Когда, начитавшись Морозова, я с апломбом заявил критику Дмитрию Мирскому, что древнего мира не было, этот сын князя, изысканно вежливый человек, проживший долгое время в Лондоне, добряк, ударил меня тростью по спине.
– Вы говорите это мне, историку? Вы… вы…
Он побледнел, черная борода его ушла в рот. Все-таки перетянуть человека тростью…
– Да-да, Акрополь построили не греки, а крестоносцы! – кричал я. – Они нашли мрамор и…
Он зашагал от меня, не слушая, со своей бахромой на штанах и в беспорядочно надетой старой лондонской шляпе.
Мы с ним помирились за бутылкой вина и цыпленком, который так мастерски приготовляют в шашлычных, испекая его между двумя раскаленными кирпичами, и он объяснил мне, в чем мое, а значит, и Морозова, невежество. Я с ним согласился, что древний мир был, хотя многие прозрения шлиссельбуржца до сих пор мне светят.
Как бы там ни было, но то, что он создал свою систему отрицания древнего мира, гениально. Пусть сама система и невежественна, но сам факт ее создания, повторяю, гениален, если учесть то обстоятельство, что Морозов был посажен в крепость на двадцать пять лет, то есть лишен общения с миром по существу навсегда.
– Ах, вы меня лишили мира? Хорошо же! Вашего мира не было!
Ведь и проложить дороги было чудом соображения и техники!
Дорог не было.

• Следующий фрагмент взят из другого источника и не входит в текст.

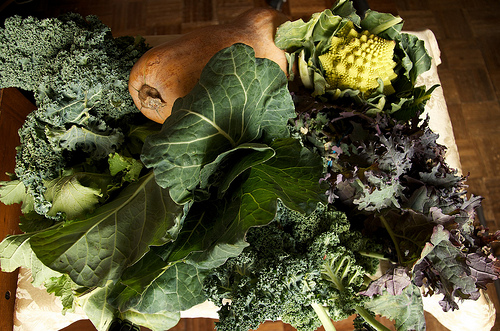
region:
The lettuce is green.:
[153, 95, 264, 198]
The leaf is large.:
[126, 43, 268, 202]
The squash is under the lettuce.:
[126, 7, 303, 118]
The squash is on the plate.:
[133, 10, 293, 131]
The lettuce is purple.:
[300, 106, 498, 321]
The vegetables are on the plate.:
[19, 18, 481, 320]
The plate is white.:
[182, 299, 222, 324]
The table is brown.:
[438, 9, 498, 189]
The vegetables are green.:
[1, 17, 132, 313]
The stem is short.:
[136, 82, 161, 113]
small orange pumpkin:
[131, 7, 322, 139]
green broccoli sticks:
[0, 11, 152, 201]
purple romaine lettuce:
[288, 120, 485, 327]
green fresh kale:
[15, 60, 327, 325]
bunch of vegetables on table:
[0, 10, 481, 317]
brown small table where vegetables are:
[10, 40, 478, 330]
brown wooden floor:
[0, 2, 497, 329]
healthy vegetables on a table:
[1, 11, 488, 318]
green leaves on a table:
[0, 12, 381, 329]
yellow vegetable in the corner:
[324, 27, 402, 101]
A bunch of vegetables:
[14, 24, 499, 294]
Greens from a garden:
[16, 15, 333, 330]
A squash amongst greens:
[122, 5, 293, 120]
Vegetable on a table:
[2, 8, 463, 328]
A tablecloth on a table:
[390, 5, 481, 328]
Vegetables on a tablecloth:
[5, 10, 490, 330]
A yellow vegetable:
[332, 25, 398, 86]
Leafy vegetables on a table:
[165, 96, 493, 289]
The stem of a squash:
[126, 75, 172, 112]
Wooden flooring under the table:
[428, 6, 498, 130]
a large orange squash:
[121, 2, 284, 113]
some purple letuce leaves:
[365, 180, 490, 320]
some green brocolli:
[15, 15, 135, 90]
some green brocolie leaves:
[25, 70, 130, 190]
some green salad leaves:
[175, 85, 305, 205]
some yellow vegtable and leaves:
[300, 15, 420, 95]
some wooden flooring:
[445, 20, 490, 120]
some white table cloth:
[425, 30, 470, 130]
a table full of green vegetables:
[23, 9, 496, 316]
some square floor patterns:
[460, 25, 490, 131]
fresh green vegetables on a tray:
[1, 5, 496, 327]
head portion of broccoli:
[210, 193, 378, 327]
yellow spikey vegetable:
[317, 20, 397, 91]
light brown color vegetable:
[128, 8, 299, 125]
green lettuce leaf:
[0, 43, 322, 327]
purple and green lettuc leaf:
[303, 99, 497, 307]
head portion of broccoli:
[0, 16, 147, 211]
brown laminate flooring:
[437, 2, 497, 227]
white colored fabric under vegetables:
[15, 255, 61, 329]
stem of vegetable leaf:
[319, 245, 386, 327]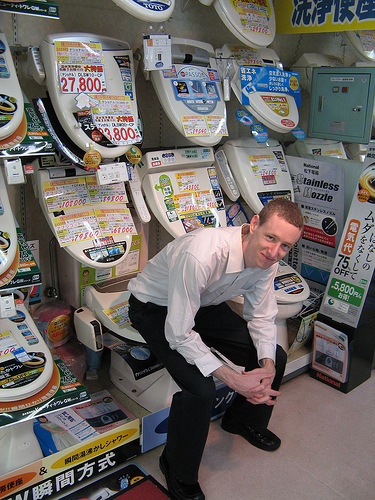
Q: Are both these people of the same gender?
A: No, they are both male and female.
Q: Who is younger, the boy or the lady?
A: The boy is younger than the lady.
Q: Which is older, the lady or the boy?
A: The lady is older than the boy.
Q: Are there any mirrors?
A: No, there are no mirrors.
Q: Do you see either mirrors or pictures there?
A: No, there are no mirrors or pictures.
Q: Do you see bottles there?
A: No, there are no bottles.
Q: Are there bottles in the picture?
A: No, there are no bottles.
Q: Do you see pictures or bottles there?
A: No, there are no bottles or pictures.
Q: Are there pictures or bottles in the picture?
A: No, there are no bottles or pictures.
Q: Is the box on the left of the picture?
A: Yes, the box is on the left of the image.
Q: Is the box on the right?
A: No, the box is on the left of the image.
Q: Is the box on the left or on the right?
A: The box is on the left of the image.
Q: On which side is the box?
A: The box is on the left of the image.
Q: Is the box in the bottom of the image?
A: Yes, the box is in the bottom of the image.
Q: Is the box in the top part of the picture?
A: No, the box is in the bottom of the image.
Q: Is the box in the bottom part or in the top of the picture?
A: The box is in the bottom of the image.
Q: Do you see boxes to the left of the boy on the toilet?
A: Yes, there is a box to the left of the boy.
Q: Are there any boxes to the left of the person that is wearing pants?
A: Yes, there is a box to the left of the boy.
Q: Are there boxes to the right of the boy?
A: No, the box is to the left of the boy.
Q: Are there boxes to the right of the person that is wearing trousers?
A: No, the box is to the left of the boy.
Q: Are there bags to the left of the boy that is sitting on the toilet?
A: No, there is a box to the left of the boy.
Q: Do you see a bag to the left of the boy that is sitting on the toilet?
A: No, there is a box to the left of the boy.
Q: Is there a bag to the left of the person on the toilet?
A: No, there is a box to the left of the boy.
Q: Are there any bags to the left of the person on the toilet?
A: No, there is a box to the left of the boy.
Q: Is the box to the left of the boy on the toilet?
A: Yes, the box is to the left of the boy.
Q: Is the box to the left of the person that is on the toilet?
A: Yes, the box is to the left of the boy.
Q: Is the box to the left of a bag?
A: No, the box is to the left of the boy.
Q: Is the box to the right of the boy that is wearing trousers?
A: No, the box is to the left of the boy.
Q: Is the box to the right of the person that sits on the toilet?
A: No, the box is to the left of the boy.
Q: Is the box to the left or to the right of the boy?
A: The box is to the left of the boy.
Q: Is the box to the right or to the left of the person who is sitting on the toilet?
A: The box is to the left of the boy.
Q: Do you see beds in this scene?
A: No, there are no beds.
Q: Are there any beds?
A: No, there are no beds.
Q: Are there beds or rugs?
A: No, there are no beds or rugs.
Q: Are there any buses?
A: No, there are no buses.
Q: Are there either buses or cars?
A: No, there are no buses or cars.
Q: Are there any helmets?
A: No, there are no helmets.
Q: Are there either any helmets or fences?
A: No, there are no helmets or fences.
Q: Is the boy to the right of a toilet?
A: Yes, the boy is to the right of a toilet.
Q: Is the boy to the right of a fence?
A: No, the boy is to the right of a toilet.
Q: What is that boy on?
A: The boy is on the toilet.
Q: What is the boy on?
A: The boy is on the toilet.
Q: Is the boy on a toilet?
A: Yes, the boy is on a toilet.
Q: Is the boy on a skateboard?
A: No, the boy is on a toilet.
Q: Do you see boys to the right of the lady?
A: Yes, there is a boy to the right of the lady.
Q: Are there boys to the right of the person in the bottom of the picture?
A: Yes, there is a boy to the right of the lady.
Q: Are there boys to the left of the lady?
A: No, the boy is to the right of the lady.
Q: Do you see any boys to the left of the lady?
A: No, the boy is to the right of the lady.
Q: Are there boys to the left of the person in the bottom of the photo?
A: No, the boy is to the right of the lady.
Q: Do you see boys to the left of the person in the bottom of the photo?
A: No, the boy is to the right of the lady.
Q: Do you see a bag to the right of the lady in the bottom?
A: No, there is a boy to the right of the lady.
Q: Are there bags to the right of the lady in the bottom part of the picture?
A: No, there is a boy to the right of the lady.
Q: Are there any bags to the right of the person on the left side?
A: No, there is a boy to the right of the lady.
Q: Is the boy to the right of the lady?
A: Yes, the boy is to the right of the lady.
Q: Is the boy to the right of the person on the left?
A: Yes, the boy is to the right of the lady.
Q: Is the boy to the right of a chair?
A: No, the boy is to the right of the lady.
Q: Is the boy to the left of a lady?
A: No, the boy is to the right of a lady.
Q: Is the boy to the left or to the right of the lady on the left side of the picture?
A: The boy is to the right of the lady.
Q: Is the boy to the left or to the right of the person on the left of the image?
A: The boy is to the right of the lady.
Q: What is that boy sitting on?
A: The boy is sitting on the toilet.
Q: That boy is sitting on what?
A: The boy is sitting on the toilet.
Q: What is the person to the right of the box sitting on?
A: The boy is sitting on the toilet.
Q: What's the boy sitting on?
A: The boy is sitting on the toilet.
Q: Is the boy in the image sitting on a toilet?
A: Yes, the boy is sitting on a toilet.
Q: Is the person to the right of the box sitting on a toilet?
A: Yes, the boy is sitting on a toilet.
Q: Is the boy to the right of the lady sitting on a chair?
A: No, the boy is sitting on a toilet.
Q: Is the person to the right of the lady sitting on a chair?
A: No, the boy is sitting on a toilet.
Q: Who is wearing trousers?
A: The boy is wearing trousers.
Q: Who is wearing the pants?
A: The boy is wearing trousers.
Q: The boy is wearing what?
A: The boy is wearing trousers.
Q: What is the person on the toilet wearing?
A: The boy is wearing trousers.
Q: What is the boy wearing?
A: The boy is wearing trousers.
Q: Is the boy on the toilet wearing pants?
A: Yes, the boy is wearing pants.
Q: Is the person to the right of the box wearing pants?
A: Yes, the boy is wearing pants.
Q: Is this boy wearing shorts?
A: No, the boy is wearing pants.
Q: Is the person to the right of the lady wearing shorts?
A: No, the boy is wearing pants.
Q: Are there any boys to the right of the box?
A: Yes, there is a boy to the right of the box.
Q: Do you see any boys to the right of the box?
A: Yes, there is a boy to the right of the box.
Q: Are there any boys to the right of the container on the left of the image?
A: Yes, there is a boy to the right of the box.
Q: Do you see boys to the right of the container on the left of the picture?
A: Yes, there is a boy to the right of the box.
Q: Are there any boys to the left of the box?
A: No, the boy is to the right of the box.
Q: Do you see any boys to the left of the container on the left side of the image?
A: No, the boy is to the right of the box.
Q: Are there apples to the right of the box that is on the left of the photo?
A: No, there is a boy to the right of the box.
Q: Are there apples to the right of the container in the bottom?
A: No, there is a boy to the right of the box.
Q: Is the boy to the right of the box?
A: Yes, the boy is to the right of the box.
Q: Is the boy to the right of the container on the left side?
A: Yes, the boy is to the right of the box.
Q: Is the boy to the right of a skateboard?
A: No, the boy is to the right of the box.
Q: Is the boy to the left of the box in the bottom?
A: No, the boy is to the right of the box.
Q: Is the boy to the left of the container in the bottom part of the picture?
A: No, the boy is to the right of the box.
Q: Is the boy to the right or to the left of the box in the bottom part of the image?
A: The boy is to the right of the box.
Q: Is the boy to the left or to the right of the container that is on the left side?
A: The boy is to the right of the box.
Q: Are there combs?
A: No, there are no combs.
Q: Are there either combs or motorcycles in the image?
A: No, there are no combs or motorcycles.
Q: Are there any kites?
A: No, there are no kites.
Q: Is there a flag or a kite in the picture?
A: No, there are no kites or flags.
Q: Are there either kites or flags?
A: No, there are no kites or flags.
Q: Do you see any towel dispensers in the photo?
A: No, there are no towel dispensers.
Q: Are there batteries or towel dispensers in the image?
A: No, there are no towel dispensers or batteries.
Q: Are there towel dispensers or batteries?
A: No, there are no towel dispensers or batteries.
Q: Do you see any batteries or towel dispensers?
A: No, there are no towel dispensers or batteries.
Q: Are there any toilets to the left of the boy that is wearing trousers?
A: Yes, there is a toilet to the left of the boy.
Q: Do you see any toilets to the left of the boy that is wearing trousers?
A: Yes, there is a toilet to the left of the boy.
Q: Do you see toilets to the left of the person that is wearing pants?
A: Yes, there is a toilet to the left of the boy.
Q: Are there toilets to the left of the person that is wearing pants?
A: Yes, there is a toilet to the left of the boy.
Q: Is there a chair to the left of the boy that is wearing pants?
A: No, there is a toilet to the left of the boy.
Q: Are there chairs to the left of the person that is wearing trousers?
A: No, there is a toilet to the left of the boy.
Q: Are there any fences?
A: No, there are no fences.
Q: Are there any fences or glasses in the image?
A: No, there are no fences or glasses.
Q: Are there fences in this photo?
A: No, there are no fences.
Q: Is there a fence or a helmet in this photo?
A: No, there are no fences or helmets.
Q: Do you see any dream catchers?
A: No, there are no dream catchers.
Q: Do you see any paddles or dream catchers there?
A: No, there are no dream catchers or paddles.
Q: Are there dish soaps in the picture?
A: No, there are no dish soaps.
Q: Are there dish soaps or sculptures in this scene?
A: No, there are no dish soaps or sculptures.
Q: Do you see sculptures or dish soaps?
A: No, there are no dish soaps or sculptures.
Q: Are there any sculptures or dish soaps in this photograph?
A: No, there are no dish soaps or sculptures.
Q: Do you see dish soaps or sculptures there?
A: No, there are no dish soaps or sculptures.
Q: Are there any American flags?
A: No, there are no American flags.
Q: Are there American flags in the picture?
A: No, there are no American flags.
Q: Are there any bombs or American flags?
A: No, there are no American flags or bombs.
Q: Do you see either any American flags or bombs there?
A: No, there are no American flags or bombs.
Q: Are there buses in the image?
A: No, there are no buses.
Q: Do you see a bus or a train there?
A: No, there are no buses or trains.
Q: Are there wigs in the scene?
A: No, there are no wigs.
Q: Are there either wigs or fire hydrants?
A: No, there are no wigs or fire hydrants.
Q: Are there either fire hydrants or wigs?
A: No, there are no wigs or fire hydrants.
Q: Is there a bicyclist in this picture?
A: No, there are no cyclists.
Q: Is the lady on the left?
A: Yes, the lady is on the left of the image.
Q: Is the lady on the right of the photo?
A: No, the lady is on the left of the image.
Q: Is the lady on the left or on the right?
A: The lady is on the left of the image.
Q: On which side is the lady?
A: The lady is on the left of the image.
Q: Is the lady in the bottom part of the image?
A: Yes, the lady is in the bottom of the image.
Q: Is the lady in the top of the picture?
A: No, the lady is in the bottom of the image.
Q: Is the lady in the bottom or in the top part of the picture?
A: The lady is in the bottom of the image.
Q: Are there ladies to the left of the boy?
A: Yes, there is a lady to the left of the boy.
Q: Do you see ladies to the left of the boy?
A: Yes, there is a lady to the left of the boy.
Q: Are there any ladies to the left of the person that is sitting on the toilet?
A: Yes, there is a lady to the left of the boy.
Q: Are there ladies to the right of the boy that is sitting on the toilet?
A: No, the lady is to the left of the boy.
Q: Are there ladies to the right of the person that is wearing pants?
A: No, the lady is to the left of the boy.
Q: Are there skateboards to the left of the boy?
A: No, there is a lady to the left of the boy.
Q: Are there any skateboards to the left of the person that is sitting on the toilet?
A: No, there is a lady to the left of the boy.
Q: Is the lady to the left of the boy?
A: Yes, the lady is to the left of the boy.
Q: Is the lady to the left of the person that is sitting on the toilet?
A: Yes, the lady is to the left of the boy.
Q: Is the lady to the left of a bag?
A: No, the lady is to the left of the boy.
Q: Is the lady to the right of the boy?
A: No, the lady is to the left of the boy.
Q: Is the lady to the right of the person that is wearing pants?
A: No, the lady is to the left of the boy.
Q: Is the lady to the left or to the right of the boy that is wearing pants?
A: The lady is to the left of the boy.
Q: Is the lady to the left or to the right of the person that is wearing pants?
A: The lady is to the left of the boy.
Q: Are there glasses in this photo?
A: No, there are no glasses.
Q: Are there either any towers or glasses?
A: No, there are no glasses or towers.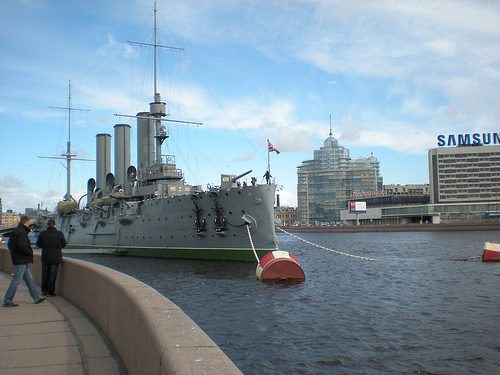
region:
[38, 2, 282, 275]
a ship anchored in water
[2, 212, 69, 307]
two men standing near a wall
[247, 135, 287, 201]
a flag on the front of a ship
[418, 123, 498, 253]
a building near the waterfront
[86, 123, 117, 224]
smokestack on a ship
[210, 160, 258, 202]
a gun turret on a ship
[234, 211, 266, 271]
a chain for an anchor on a ship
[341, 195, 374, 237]
an advertising sign near the water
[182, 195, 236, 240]
two anchors on the side of a ship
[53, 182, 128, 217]
lifeboats on the side of a ship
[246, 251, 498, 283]
Two red and white buoys in the water.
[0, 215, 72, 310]
Two men standing next to a wall.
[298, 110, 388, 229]
The white building on the other side.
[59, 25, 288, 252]
The big gray ship on the water.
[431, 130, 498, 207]
The Samsung sign on the building.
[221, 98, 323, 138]
Fluffy white clouds in the sky.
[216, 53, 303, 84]
The clear baby blue sky.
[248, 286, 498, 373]
The dark water with ripples.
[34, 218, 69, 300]
A man dressed all in black.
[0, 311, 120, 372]
The bricked sidewalk near the wall.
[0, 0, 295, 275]
A ship is in a harbor.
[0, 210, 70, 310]
Two men are looking at the ship.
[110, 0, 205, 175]
A radio tower is at the front of the ship.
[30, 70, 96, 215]
A radio tower is at the rear of the ship.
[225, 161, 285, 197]
Three people are at the front of the ship.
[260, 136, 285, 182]
A flag is at the front of the ship.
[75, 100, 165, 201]
The ship has three smokestacks.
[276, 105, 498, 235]
Two large buildings are in the background.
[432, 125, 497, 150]
The word Samsung is on top of one of the buildings.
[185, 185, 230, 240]
Two anchors are on the left side of the ship.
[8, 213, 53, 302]
Man in a black jacket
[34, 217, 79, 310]
Person standing next to a ledge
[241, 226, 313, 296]
Red and white boat anchor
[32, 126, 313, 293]
Large gray ship sitting in water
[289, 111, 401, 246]
Building next to water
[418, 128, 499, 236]
Samsung building next to water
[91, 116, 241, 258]
Smoke stacks on a ship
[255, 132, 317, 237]
Flag on the front of a ship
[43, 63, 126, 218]
Pole on a ship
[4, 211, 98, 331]
Two people looking at a ship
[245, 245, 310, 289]
red and white floating barrel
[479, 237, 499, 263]
another red and white floating barrel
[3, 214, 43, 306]
man walking on the pier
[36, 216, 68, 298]
man standing on the pier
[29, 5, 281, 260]
a large naval war ship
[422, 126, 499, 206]
a SAMSUNG building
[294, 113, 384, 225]
a tall office building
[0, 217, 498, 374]
choppy water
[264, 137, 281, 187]
the British flag flying on a war ship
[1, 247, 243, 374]
a large concrete pier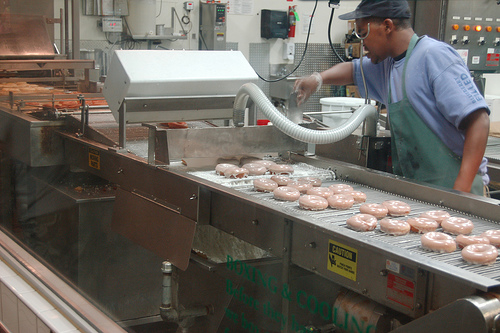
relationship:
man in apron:
[354, 0, 488, 192] [386, 101, 453, 183]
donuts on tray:
[216, 160, 500, 264] [187, 157, 500, 283]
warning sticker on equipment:
[325, 238, 359, 283] [1, 1, 500, 332]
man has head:
[354, 0, 488, 192] [354, 3, 412, 63]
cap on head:
[339, 1, 412, 20] [354, 3, 412, 63]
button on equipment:
[451, 23, 461, 31] [1, 1, 500, 332]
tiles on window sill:
[1, 260, 82, 332] [1, 227, 129, 333]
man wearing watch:
[354, 0, 488, 192] [311, 73, 321, 88]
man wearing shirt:
[354, 0, 488, 192] [352, 33, 491, 184]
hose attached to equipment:
[233, 82, 378, 145] [1, 1, 500, 332]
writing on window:
[224, 254, 382, 332] [2, 1, 500, 331]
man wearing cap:
[354, 0, 488, 192] [339, 1, 412, 20]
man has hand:
[354, 0, 488, 192] [292, 71, 317, 107]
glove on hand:
[289, 69, 322, 104] [292, 71, 317, 107]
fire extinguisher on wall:
[289, 3, 297, 38] [55, 1, 358, 124]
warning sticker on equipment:
[87, 147, 102, 172] [1, 1, 500, 332]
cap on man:
[339, 1, 412, 20] [354, 0, 488, 192]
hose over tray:
[233, 82, 378, 145] [187, 157, 500, 283]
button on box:
[464, 23, 471, 31] [413, 3, 499, 75]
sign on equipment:
[387, 276, 416, 309] [1, 1, 500, 332]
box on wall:
[260, 8, 289, 38] [55, 1, 358, 124]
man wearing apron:
[354, 0, 488, 192] [386, 101, 453, 183]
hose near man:
[233, 82, 378, 145] [354, 0, 488, 192]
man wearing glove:
[354, 0, 488, 192] [289, 69, 322, 104]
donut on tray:
[298, 192, 328, 212] [187, 157, 500, 283]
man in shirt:
[354, 0, 488, 192] [352, 33, 491, 184]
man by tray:
[354, 0, 488, 192] [187, 157, 500, 283]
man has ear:
[354, 0, 488, 192] [381, 19, 395, 36]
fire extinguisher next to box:
[289, 3, 297, 38] [260, 8, 289, 38]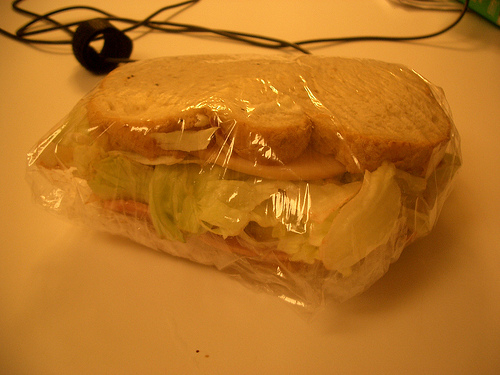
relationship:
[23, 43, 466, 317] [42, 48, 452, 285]
plastic around sandwich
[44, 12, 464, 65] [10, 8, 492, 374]
cord on table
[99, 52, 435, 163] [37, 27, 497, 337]
bread on table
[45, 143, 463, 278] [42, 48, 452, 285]
green lettuce in sandwich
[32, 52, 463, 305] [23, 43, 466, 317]
sandwhich wrapped in plastic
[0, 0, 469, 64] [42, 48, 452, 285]
cord behind sandwich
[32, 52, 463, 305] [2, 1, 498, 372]
sandwhich on surface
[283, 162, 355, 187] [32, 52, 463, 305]
ham in sandwhich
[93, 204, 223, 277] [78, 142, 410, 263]
bread under lettuce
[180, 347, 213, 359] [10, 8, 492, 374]
crumbs on table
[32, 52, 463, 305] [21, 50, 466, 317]
sandwhich in wrap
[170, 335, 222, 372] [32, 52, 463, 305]
crumbs from sandwhich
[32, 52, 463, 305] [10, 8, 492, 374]
sandwhich on table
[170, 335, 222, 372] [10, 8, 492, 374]
crumbs on table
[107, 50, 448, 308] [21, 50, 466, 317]
sandwhich in wrap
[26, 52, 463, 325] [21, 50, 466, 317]
light reflecting on wrap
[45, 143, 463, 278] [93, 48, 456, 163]
green lettuce in middle of bread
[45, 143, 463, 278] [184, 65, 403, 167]
green lettuce in middle of bread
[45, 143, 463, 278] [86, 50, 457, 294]
green lettuce in middle of bread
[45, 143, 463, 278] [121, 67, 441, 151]
green lettuce in middle of bread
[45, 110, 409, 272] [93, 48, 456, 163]
green lettuce in middle of bread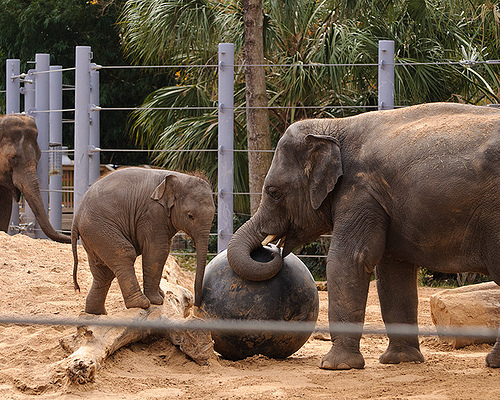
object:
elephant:
[226, 101, 499, 369]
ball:
[202, 245, 318, 360]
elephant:
[0, 113, 72, 243]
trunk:
[243, 0, 273, 222]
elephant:
[72, 167, 215, 314]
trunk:
[227, 208, 282, 282]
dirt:
[0, 231, 499, 398]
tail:
[71, 215, 82, 293]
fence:
[1, 40, 499, 252]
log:
[24, 253, 220, 387]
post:
[217, 42, 233, 253]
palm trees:
[101, 1, 498, 287]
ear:
[150, 174, 175, 216]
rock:
[428, 280, 498, 348]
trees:
[0, 0, 203, 161]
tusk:
[259, 232, 275, 247]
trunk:
[13, 164, 77, 243]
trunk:
[192, 221, 212, 309]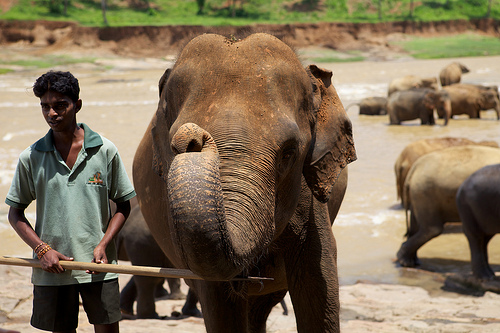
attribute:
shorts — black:
[31, 270, 133, 332]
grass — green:
[408, 31, 487, 61]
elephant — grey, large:
[118, 35, 354, 332]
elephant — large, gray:
[388, 87, 452, 129]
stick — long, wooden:
[0, 255, 275, 283]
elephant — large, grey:
[386, 70, 439, 96]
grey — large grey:
[477, 180, 497, 204]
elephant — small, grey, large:
[133, 29, 359, 331]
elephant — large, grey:
[387, 140, 498, 275]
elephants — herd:
[352, 59, 498, 125]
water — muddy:
[7, 58, 497, 290]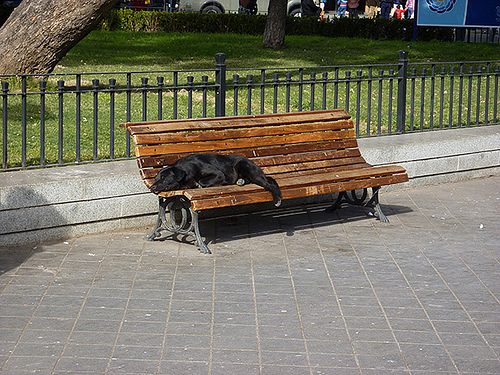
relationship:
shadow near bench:
[0, 179, 77, 286] [104, 102, 417, 251]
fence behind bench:
[308, 64, 497, 137] [25, 43, 411, 244]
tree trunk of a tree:
[3, 2, 129, 73] [0, 0, 169, 80]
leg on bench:
[150, 202, 207, 252] [118, 105, 409, 254]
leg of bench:
[146, 195, 213, 254] [118, 105, 409, 254]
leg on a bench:
[146, 195, 213, 254] [119, 106, 409, 211]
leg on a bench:
[327, 185, 388, 222] [119, 106, 409, 211]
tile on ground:
[0, 167, 496, 373] [10, 205, 497, 374]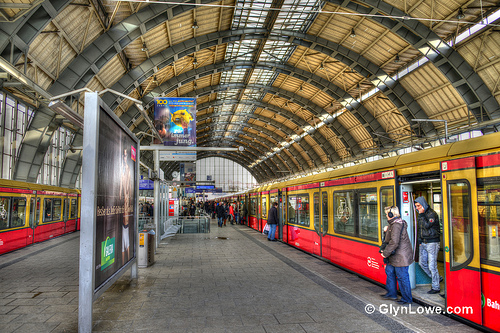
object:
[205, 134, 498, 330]
train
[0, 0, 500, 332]
train station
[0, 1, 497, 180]
domed ceiling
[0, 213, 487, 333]
floor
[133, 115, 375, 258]
center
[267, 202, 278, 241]
person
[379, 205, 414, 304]
people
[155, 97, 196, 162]
sign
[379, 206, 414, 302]
person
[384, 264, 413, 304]
blue pants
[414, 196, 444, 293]
man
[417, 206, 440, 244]
black jacket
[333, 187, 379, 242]
windows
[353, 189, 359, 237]
black trimming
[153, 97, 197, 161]
billboards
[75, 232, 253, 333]
alongside  train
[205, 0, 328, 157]
windows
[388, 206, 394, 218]
headphones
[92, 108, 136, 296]
sign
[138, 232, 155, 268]
trash can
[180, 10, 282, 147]
lights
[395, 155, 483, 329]
off train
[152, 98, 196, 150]
movie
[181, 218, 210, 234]
stairs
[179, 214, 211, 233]
lower level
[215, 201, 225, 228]
people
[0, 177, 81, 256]
train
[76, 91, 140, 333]
platform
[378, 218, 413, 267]
jacket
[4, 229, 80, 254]
tracks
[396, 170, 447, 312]
door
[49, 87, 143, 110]
lights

Овраги, грязь, волнистость почвы – груды камней, вместо прямого пути извилины, сделанные природой, заросли, – вот по какому пути двигались люди. Даже греки с их государственным устройством и искусством. Трудно собрать в воображении воедино греческую тогу, стихи Сафо, архитектуру Акрополя, изящество мифов, Сократа и суд над ним – трудно собрать это воедино с отсутствием дорог. Все же их не было. Как торговали? Даже как воевали? Как могли идти строем? Шли толпой, когда одна часть отряда появлялась из-за пригорка, другая – вязла в болоте. Что двигалось по волнистой, в расселинах и нагромождении камней дороге? Телеги в упряжке? Всадники? Ничего не поймешь.